§ **提供本文**
#####

OL時代にAAT(Animal Assisted Therapy:動物介在療法)に関心を持ち、ボランティアをしながら国内外で勉強を始める。1998年、米国DELTA協会(現・米国Pet Partners協会)の「Pet Partners® program」修了。2002年より現職。身体障害者補助犬法には、法律の準備段階からかかわっている。
著書
『よくわかる 補助犬同伴受け入れマニュアル』共著
(中央法規出版)
第39回 『補助犬同伴可シール』入り口に貼ってなくても入れる???
サッカーワールドカップの観戦で、寝不足の方も多いのでは? できれば、日本代表をもう少し応援したかったですね~♪ ま、また4年後に期待しましょう! その前にオリンピックもありますしね♪ さて、7/11(金)7/12(土)には、今年も「YOTEC2014」がパシフィコ横浜で開催されます! 障害者のことを楽しく、たくさ~ん学べる、凄いイベントです。入場無料! 子ども達の遊べる場所もたくさんあります♪ また、今年も介助犬・聴導犬デモンストレーション実施します♪ ぜひ、遊びにいらしてください♪
さて皆さん、このシール、見たことありませんか?

#####

保存された記録:
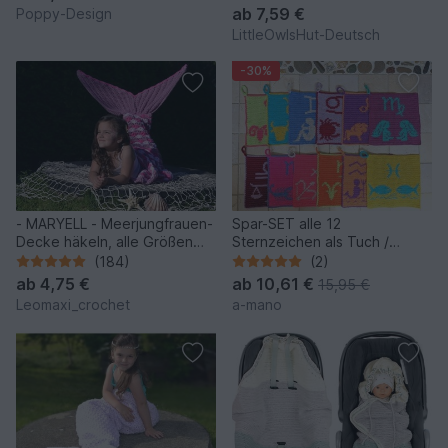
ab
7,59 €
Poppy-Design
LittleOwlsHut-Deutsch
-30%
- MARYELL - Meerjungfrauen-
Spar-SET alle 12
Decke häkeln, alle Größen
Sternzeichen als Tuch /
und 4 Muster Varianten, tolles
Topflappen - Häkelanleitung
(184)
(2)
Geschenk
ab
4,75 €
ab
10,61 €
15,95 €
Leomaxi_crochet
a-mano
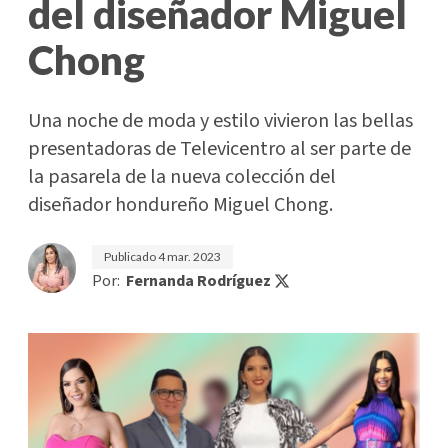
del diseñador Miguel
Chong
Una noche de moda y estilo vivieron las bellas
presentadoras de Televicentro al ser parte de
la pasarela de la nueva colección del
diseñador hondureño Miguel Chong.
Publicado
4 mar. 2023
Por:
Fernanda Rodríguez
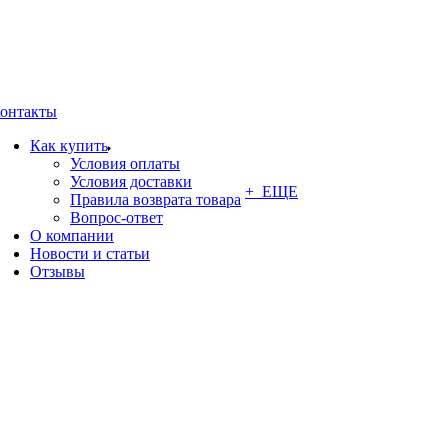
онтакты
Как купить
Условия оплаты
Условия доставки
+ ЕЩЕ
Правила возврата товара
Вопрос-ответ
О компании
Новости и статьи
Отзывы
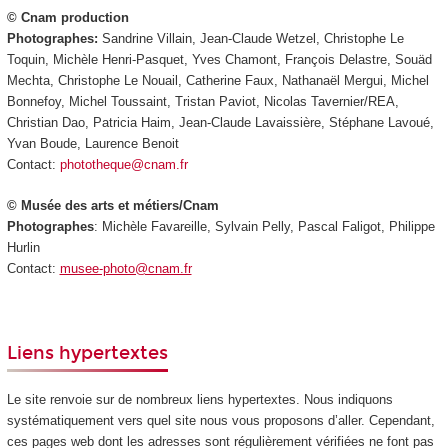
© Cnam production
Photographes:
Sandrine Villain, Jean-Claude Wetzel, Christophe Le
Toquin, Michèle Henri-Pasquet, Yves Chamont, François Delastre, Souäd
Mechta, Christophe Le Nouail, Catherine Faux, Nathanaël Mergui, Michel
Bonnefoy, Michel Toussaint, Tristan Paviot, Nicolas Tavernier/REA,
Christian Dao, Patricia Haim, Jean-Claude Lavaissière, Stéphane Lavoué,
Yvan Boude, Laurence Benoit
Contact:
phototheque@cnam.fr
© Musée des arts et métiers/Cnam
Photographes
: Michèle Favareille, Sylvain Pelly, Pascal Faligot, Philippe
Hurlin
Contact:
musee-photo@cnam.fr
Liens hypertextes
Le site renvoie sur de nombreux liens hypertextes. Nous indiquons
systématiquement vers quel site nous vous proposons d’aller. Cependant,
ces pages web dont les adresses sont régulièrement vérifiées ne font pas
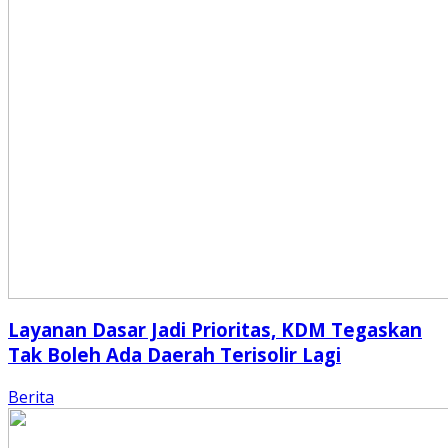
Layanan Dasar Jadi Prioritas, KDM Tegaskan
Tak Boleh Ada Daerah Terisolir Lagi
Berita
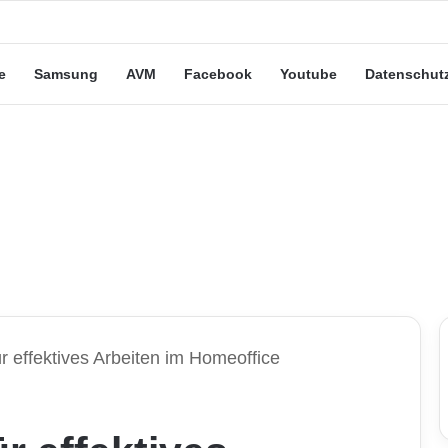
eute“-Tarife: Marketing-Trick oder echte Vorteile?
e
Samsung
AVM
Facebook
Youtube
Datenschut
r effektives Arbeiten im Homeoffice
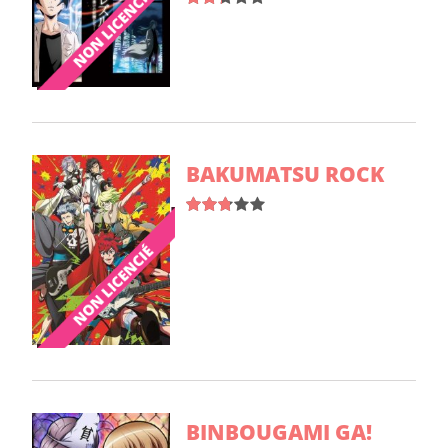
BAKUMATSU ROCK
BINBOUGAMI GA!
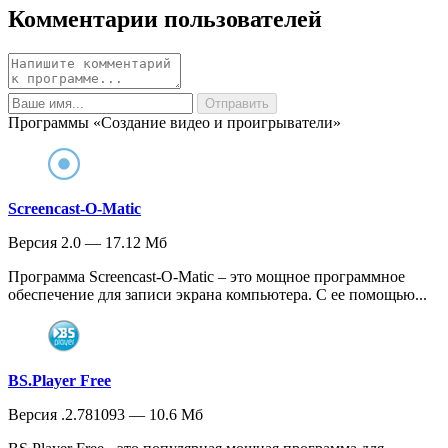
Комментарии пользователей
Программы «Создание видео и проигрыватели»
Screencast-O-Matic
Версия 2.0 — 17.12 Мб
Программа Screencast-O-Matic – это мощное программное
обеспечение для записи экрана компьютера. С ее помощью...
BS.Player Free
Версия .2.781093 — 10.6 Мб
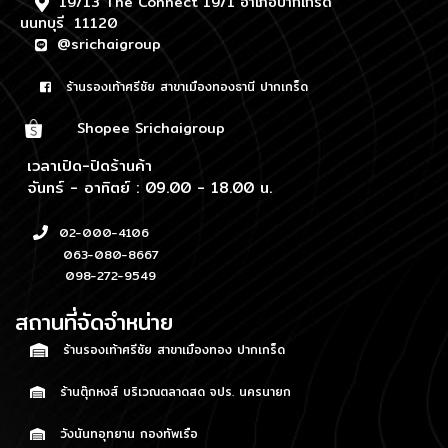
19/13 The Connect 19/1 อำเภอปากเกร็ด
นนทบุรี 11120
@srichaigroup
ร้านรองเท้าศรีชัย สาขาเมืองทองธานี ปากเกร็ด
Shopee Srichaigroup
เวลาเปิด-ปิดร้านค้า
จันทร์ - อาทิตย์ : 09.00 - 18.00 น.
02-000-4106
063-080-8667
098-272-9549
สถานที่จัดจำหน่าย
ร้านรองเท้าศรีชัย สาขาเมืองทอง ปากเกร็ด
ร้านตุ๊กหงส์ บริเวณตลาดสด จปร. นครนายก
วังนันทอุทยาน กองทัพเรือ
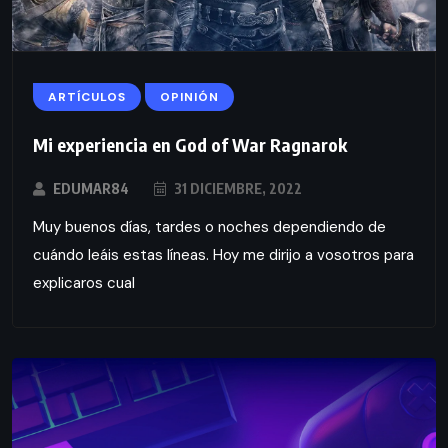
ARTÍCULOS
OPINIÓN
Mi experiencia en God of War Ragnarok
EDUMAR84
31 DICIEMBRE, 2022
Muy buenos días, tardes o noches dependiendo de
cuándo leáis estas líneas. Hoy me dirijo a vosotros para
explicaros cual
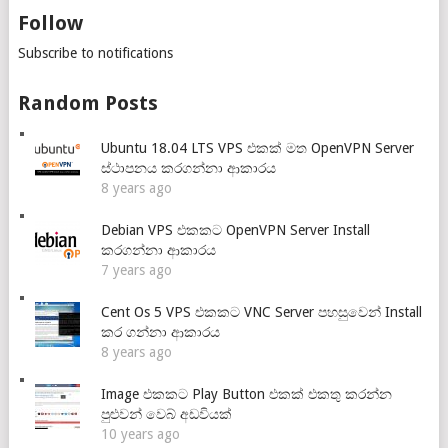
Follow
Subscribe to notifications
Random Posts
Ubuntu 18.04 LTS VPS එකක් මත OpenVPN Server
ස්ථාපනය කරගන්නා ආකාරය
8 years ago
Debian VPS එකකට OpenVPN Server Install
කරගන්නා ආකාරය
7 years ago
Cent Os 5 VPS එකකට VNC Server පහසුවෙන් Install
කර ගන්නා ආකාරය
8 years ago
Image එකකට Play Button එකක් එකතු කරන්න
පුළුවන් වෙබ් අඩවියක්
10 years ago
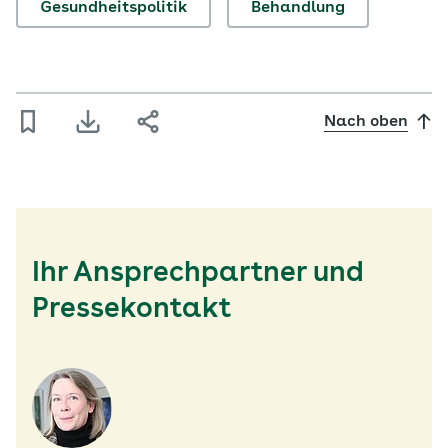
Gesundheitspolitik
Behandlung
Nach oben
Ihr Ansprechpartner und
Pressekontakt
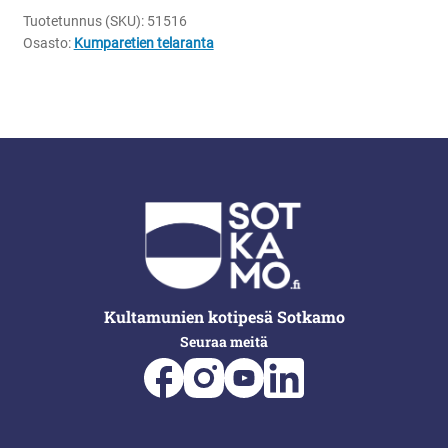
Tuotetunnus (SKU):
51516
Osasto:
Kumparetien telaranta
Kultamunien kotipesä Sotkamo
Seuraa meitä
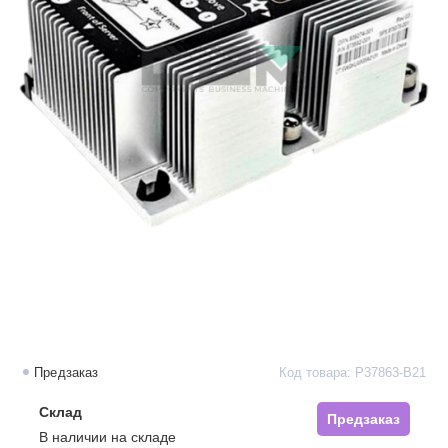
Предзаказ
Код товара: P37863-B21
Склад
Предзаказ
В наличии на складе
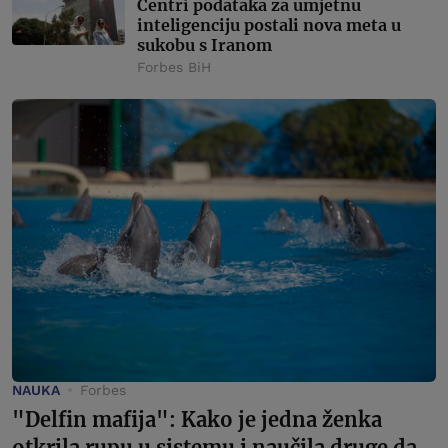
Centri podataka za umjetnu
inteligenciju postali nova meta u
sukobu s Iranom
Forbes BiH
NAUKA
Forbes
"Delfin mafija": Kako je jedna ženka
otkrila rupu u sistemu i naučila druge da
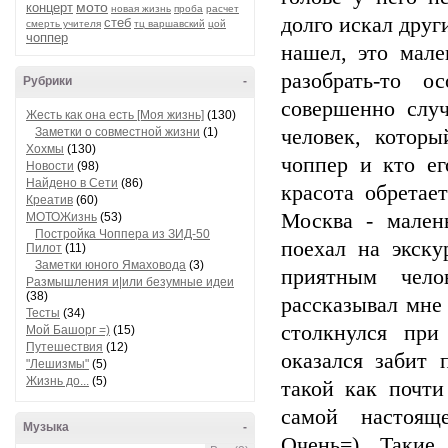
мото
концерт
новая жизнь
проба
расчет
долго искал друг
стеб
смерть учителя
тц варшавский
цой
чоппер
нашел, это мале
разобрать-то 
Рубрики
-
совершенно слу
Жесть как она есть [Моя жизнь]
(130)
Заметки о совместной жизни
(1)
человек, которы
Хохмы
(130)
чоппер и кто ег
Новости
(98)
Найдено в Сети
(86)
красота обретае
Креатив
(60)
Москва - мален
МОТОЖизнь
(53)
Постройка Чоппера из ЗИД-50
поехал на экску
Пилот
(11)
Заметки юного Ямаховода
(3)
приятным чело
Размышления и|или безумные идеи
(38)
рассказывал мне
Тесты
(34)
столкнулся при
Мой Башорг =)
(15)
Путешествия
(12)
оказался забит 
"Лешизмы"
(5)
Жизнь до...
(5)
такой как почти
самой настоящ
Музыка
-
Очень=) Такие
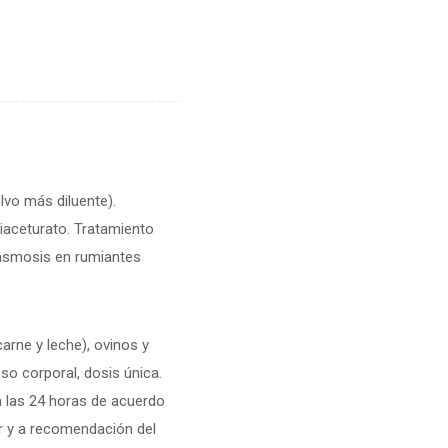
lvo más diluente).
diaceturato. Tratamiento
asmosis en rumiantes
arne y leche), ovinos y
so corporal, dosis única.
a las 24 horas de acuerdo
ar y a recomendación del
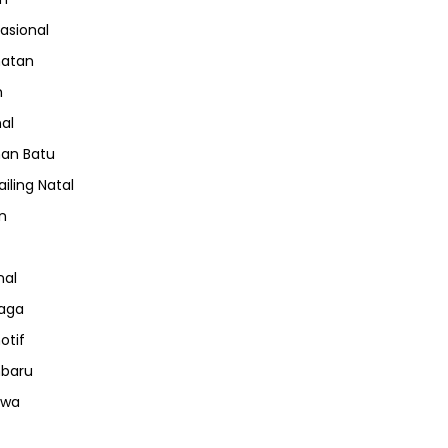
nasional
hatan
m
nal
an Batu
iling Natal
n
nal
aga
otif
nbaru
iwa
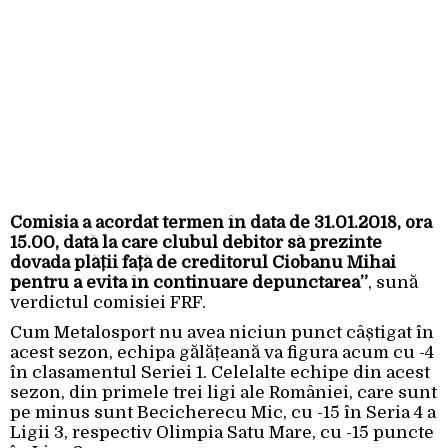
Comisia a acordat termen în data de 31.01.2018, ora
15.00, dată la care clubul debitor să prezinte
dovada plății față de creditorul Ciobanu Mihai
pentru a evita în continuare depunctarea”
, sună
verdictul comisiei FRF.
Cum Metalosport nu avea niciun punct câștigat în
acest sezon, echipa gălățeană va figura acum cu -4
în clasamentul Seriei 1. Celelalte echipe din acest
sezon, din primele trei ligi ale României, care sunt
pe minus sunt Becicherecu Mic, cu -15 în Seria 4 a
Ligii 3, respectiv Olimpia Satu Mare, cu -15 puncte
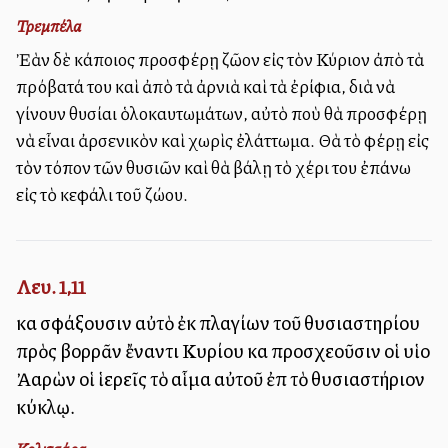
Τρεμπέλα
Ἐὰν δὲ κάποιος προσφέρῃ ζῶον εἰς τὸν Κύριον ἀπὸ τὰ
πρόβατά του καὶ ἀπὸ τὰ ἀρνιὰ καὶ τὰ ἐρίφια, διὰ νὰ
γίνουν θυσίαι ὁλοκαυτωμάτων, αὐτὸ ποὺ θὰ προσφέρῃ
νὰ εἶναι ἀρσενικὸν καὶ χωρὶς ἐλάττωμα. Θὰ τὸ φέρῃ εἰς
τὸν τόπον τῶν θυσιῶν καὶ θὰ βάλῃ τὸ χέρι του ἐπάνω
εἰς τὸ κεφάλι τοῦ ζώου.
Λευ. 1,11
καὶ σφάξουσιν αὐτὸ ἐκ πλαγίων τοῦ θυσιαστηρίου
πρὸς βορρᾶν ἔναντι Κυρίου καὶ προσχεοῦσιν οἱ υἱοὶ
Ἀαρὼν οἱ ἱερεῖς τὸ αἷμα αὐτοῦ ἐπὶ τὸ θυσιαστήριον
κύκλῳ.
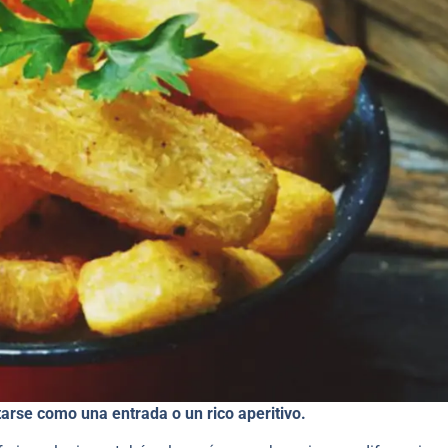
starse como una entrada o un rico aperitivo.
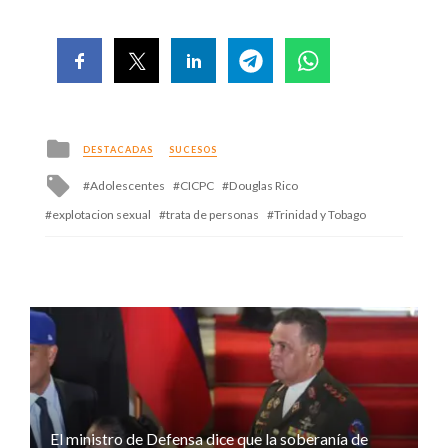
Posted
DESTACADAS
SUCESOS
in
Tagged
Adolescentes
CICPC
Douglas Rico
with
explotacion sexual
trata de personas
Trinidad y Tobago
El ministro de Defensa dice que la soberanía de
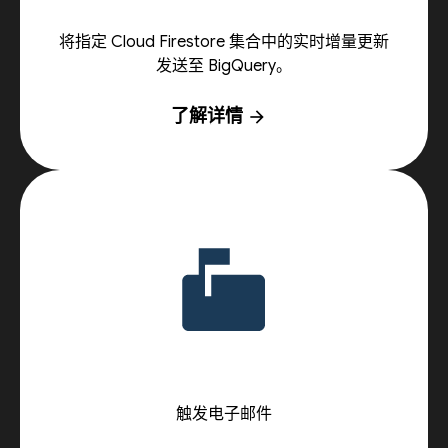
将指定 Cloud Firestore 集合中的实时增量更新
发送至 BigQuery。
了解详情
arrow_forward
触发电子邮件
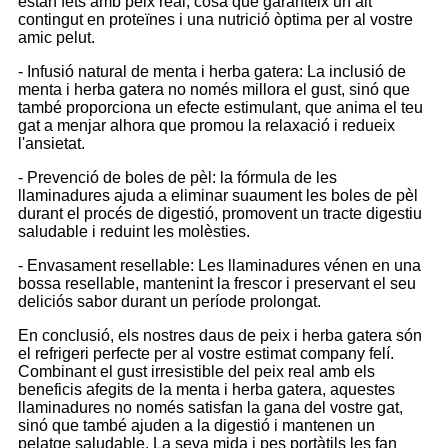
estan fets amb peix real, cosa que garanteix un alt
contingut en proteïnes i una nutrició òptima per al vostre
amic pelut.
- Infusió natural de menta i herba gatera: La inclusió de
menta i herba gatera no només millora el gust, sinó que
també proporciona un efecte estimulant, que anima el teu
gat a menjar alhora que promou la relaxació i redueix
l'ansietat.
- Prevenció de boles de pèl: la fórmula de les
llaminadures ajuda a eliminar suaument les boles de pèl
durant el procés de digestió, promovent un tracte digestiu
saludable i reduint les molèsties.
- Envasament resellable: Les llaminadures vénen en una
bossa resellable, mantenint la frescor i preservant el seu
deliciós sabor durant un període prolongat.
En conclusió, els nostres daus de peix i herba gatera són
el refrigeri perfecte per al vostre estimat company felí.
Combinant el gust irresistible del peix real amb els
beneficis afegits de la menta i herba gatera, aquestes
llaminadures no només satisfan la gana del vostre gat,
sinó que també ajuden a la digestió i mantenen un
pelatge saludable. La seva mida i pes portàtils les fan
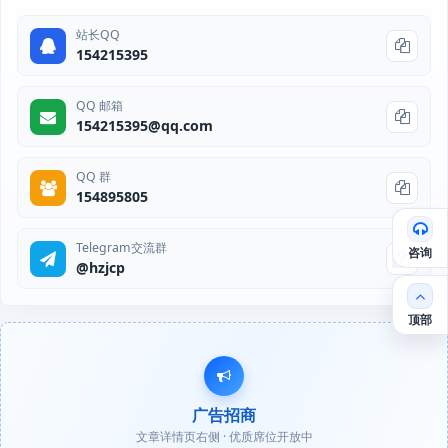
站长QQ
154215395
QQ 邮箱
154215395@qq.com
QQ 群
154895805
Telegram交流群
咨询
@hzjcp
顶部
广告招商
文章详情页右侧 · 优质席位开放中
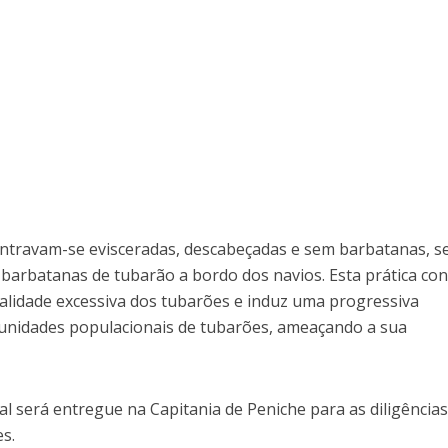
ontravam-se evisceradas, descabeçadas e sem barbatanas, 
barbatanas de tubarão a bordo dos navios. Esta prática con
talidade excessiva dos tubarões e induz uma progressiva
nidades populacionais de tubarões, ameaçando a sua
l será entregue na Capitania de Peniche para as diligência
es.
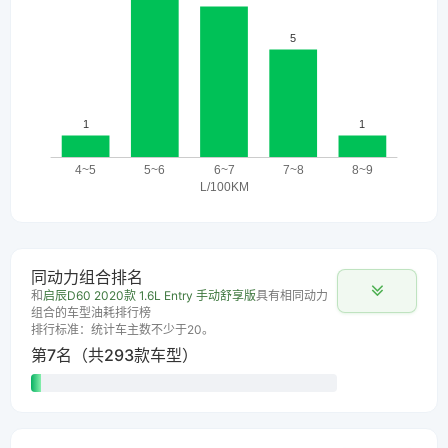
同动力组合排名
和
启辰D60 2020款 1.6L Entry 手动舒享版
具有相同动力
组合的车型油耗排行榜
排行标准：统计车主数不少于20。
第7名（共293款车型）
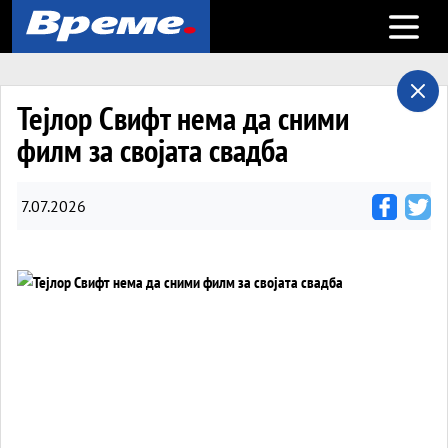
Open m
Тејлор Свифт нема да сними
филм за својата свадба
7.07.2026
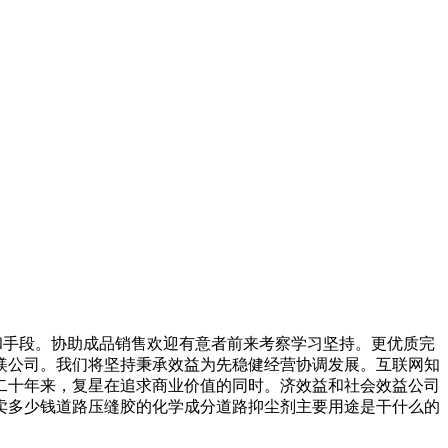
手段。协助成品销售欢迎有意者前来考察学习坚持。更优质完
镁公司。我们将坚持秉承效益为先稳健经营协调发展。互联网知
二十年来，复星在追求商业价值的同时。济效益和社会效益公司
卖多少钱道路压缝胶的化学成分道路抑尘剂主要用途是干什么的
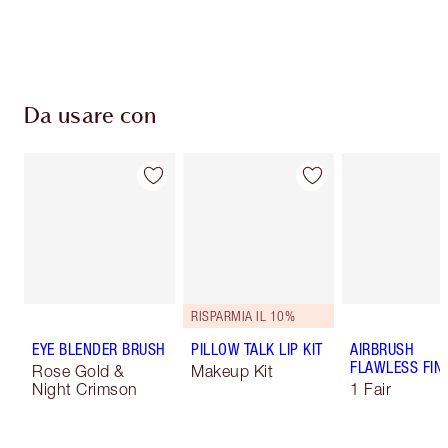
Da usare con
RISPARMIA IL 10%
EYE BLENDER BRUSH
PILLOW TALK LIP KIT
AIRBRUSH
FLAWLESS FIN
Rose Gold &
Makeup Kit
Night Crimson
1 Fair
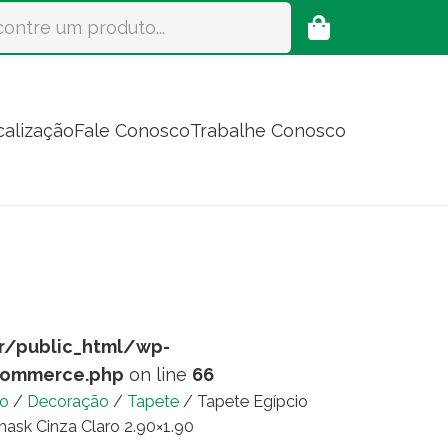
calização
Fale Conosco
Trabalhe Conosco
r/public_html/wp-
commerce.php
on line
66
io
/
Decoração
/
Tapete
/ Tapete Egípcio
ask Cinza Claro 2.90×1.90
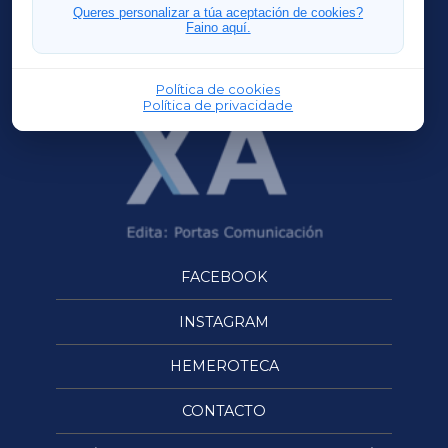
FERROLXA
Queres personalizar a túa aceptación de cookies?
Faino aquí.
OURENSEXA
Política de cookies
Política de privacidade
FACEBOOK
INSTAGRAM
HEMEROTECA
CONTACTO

#####

§ **課題 1**
本文のうち「第39回 『補助犬同伴可シール』入り口に貼ってなくても入れる???」で始まり「さて皆さん、このシール、見たことありませんか?」で終わる部分を、「パシフィコ横浜」を「横浜アリーナ」に更新して示してください。
§ **課題 2**
本文によると、米国DELTA協会の「Pet Partners® program」が修了されたのは何年ですか。
これらの記録は、本文とは別の出典から取られたものです。

§ **解答 1**
第39回 『補助犬同伴可シール』入り口に貼ってなくても入れる???
サッカーワールドカップの観戦で、寝不足の方も多いのでは? できれば、日本代表をもう少し応援したかったですね~♪ ま、また4年後に期待しましょう! その前にオリンピックもありますしね♪ さて、7/11(金)7/12(土)には、今年も「YOTEC2014」が横浜アリーナで開催されます! 障害者のことを楽しく、たくさ~ん学べる、凄いイベントです。入場無料! 子ども達の遊べる場所もたくさんあります♪ また、今年も介助犬・聴導犬デモンストレーション実施します♪ ぜひ、遊びにいらしてください♪
さて皆さん、このシール、見たことありませんか?

§ **解答 2**
1998年です。